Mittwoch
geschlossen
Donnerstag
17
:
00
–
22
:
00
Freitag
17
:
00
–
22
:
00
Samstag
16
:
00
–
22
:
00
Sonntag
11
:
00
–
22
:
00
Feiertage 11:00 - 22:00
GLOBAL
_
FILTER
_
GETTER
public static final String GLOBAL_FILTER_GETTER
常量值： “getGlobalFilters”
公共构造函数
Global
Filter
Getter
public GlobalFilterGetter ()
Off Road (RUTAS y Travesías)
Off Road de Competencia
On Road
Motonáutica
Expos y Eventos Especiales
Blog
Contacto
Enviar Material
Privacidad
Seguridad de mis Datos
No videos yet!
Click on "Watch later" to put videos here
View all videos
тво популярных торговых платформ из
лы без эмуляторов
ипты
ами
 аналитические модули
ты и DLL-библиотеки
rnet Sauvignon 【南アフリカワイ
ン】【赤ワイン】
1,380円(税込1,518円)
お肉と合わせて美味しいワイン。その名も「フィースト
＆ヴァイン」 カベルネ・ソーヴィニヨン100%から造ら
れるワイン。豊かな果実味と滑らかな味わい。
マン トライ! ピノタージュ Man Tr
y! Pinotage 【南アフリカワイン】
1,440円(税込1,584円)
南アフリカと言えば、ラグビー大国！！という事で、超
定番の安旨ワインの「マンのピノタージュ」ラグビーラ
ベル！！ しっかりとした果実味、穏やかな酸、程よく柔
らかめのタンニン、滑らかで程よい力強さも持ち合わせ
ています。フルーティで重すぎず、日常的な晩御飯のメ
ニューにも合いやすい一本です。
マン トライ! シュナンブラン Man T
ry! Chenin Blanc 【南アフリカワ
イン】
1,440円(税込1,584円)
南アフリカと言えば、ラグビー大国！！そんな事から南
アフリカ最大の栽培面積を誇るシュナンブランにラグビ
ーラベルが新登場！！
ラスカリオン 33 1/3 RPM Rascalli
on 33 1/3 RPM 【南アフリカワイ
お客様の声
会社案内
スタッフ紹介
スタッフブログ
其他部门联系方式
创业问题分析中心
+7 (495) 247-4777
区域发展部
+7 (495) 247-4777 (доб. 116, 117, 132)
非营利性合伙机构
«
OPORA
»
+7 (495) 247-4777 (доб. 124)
◇ ◇ ◇
Assignment:
Reproduce every line of the items above exactly, without changing any character or the line order.

Exercise output:
Mittwoch
geschlossen
Donnerstag
17
:
00
–
22
:
00
Freitag
17
:
00
–
22
:
00
Samstag
16
:
00
–
22
:
00
Sonntag
11
:
00
–
22
:
00
Feiertage 11:00 - 22:00
GLOBAL
_
FILTER
_
GETTER
public static final String GLOBAL_FILTER_GETTER
常量值： “getGlobalFilters”
公共构造函数
Global
Filter
Getter
public GlobalFilterGetter ()
Off Road (RUTAS y Travesías)
Off Road de Competencia
On Road
Motonáutica
Expos y Eventos Especiales
Blog
Contacto
Enviar Material
Privacidad
Seguridad de mis Datos
No videos yet!
Click on "Watch later" to put videos here
View all videos
тво популярных торговых платформ из
лы без эмуляторов
ипты
ами
 аналитические модули
ты и DLL-библиотеки
rnet Sauvignon 【南アフリカワイ
ン】【赤ワイン】
1,380円(税込1,518円)
お肉と合わせて美味しいワイン。その名も「フィースト
＆ヴァイン」 カベルネ・ソーヴィニヨン100%から造ら
れるワイン。豊かな果実味と滑らかな味わい。
マン トライ! ピノタージュ Man Tr
y! Pinotage 【南アフリカワイン】
1,440円(税込1,584円)
南アフリカと言えば、ラグビー大国！！という事で、超
定番の安旨ワインの「マンのピノタージュ」ラグビーラ
ベル！！ しっかりとした果実味、穏やかな酸、程よく柔
らかめのタンニン、滑らかで程よい力強さも持ち合わせ
ています。フルーティで重すぎず、日常的な晩御飯のメ
ニューにも合いやすい一本です。
マン トライ! シュナンブラン Man T
ry! Chenin Blanc 【南アフリカワ
イン】
1,440円(税込1,584円)
南アフリカと言えば、ラグビー大国！！そんな事から南
アフリカ最大の栽培面積を誇るシュナンブランにラグビ
ーラベルが新登場！！
ラスカリオン 33 1/3 RPM Rascalli
on 33 1/3 RPM 【南アフリカワイ
お客様の声
会社案内
スタッフ紹介
スタッフブログ
其他部门联系方式
创业问题分析中心
+7 (495) 247-4777
区域发展部
+7 (495) 247-4777 (доб. 116, 117, 132)
非营利性合伙机构
«
OPORA
»
+7 (495) 247-4777 (доб. 124)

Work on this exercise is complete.